The company expects the higher costs that are affecting most food manufacturers to help tame the overall promotional environment and bring an end to aggressive deals that have been used to sell everything from cereals to soups. That is likely to help overall sales for the industry.
General Mills said both profit and sales in the second half of its fiscal year are likely to be higher than in comparable prior-year periods, according to the newspaper report.
Other food makers, such as Kellogg Co. and ConAgra Foods Inc., also are banking on higher prices and moderating promotions to help profits in coming months after experiencing setbacks from chopping prices too much recently.
The challenge, however, will be persuading still-cautious consumers to spend more for products they have become accustomed to buying on sale, the Journal report noted.

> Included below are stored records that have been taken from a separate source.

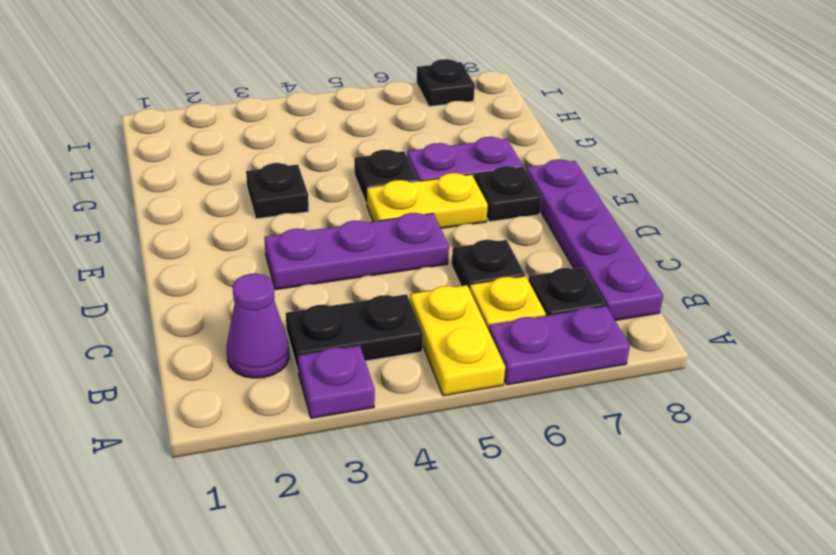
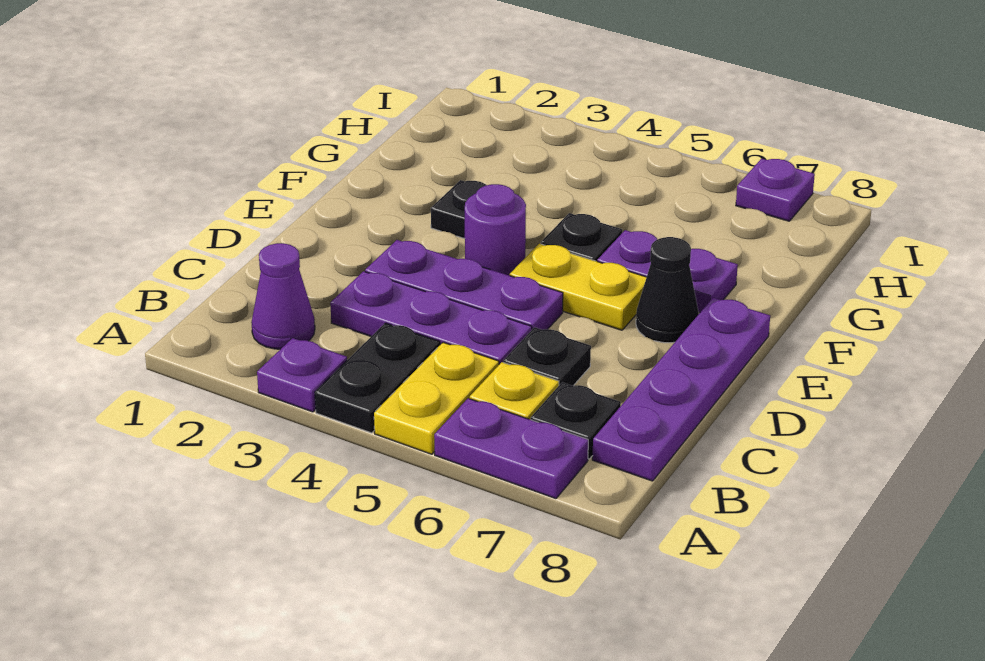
black plate B3:B4 level 1 -> black plate A4:B4 level 1
none -> purple plate C3:C5 level 1
none -> purple round brick E4 level 1
black plate E7 level 1 -> black cone E7 level 1
black plate I7 level 1 -> purple plate I7 level 1

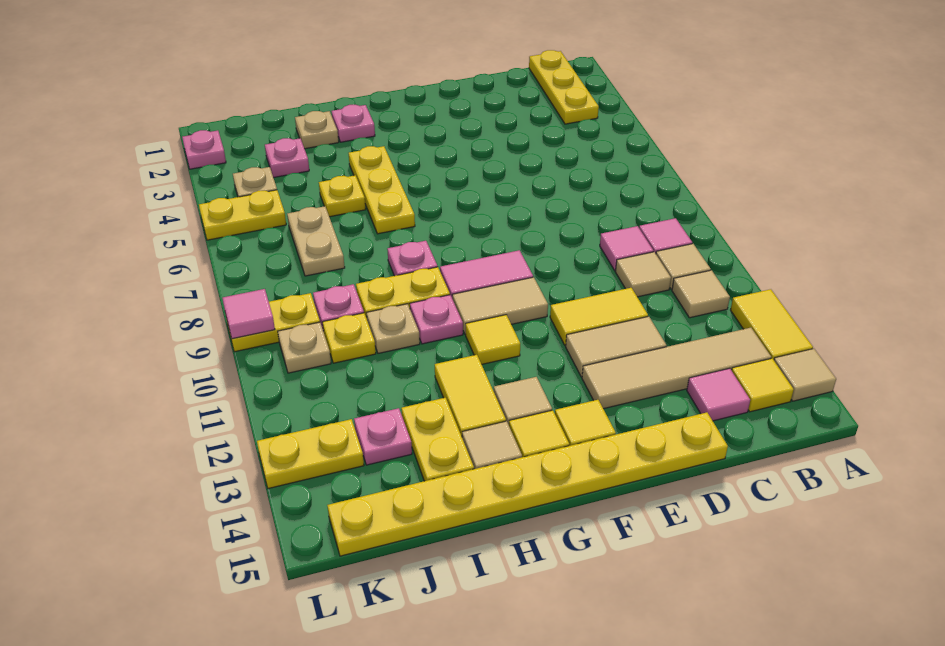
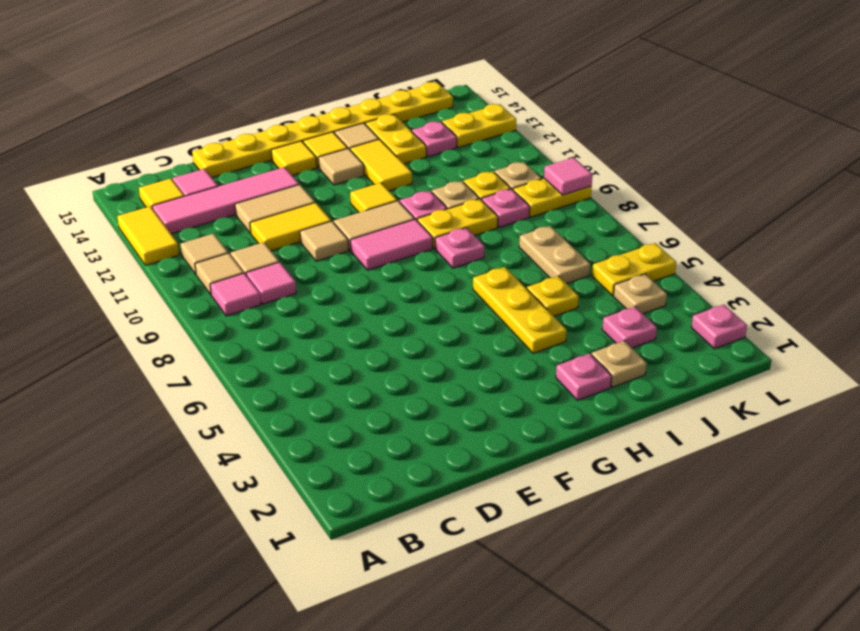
tan tile A14 level 1 -> tan tile E10 level 1
yellow plate B1:B3 level 1 -> none
tan tile B13:E13 level 1 -> pink tile B13:E13 level 1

General Mills Chairman and Chief Executive Ken Powell said shoppers still remain hesitant, using more coupons and sticking to shopping lists. "The consumer does, I think, continue to be careful," Powell said during a recent earnings call with analysts.
In an interview later, Powell said the prices will rise modestly and that General Mills wants to keep its products affordable for consumers. Prices across General Mills cereal brands are up less than 1 percent."These are modest increases that consumers will be able to absorb," he said.
General Mills also plans to offset some of the projected 4-percent to 5-percent increase in input costs by trimming expenses elsewhere. For instance, the company is now buying rice for its Rice Chex cereal from a source closer to the manufacturing plant, lowering transportation costs.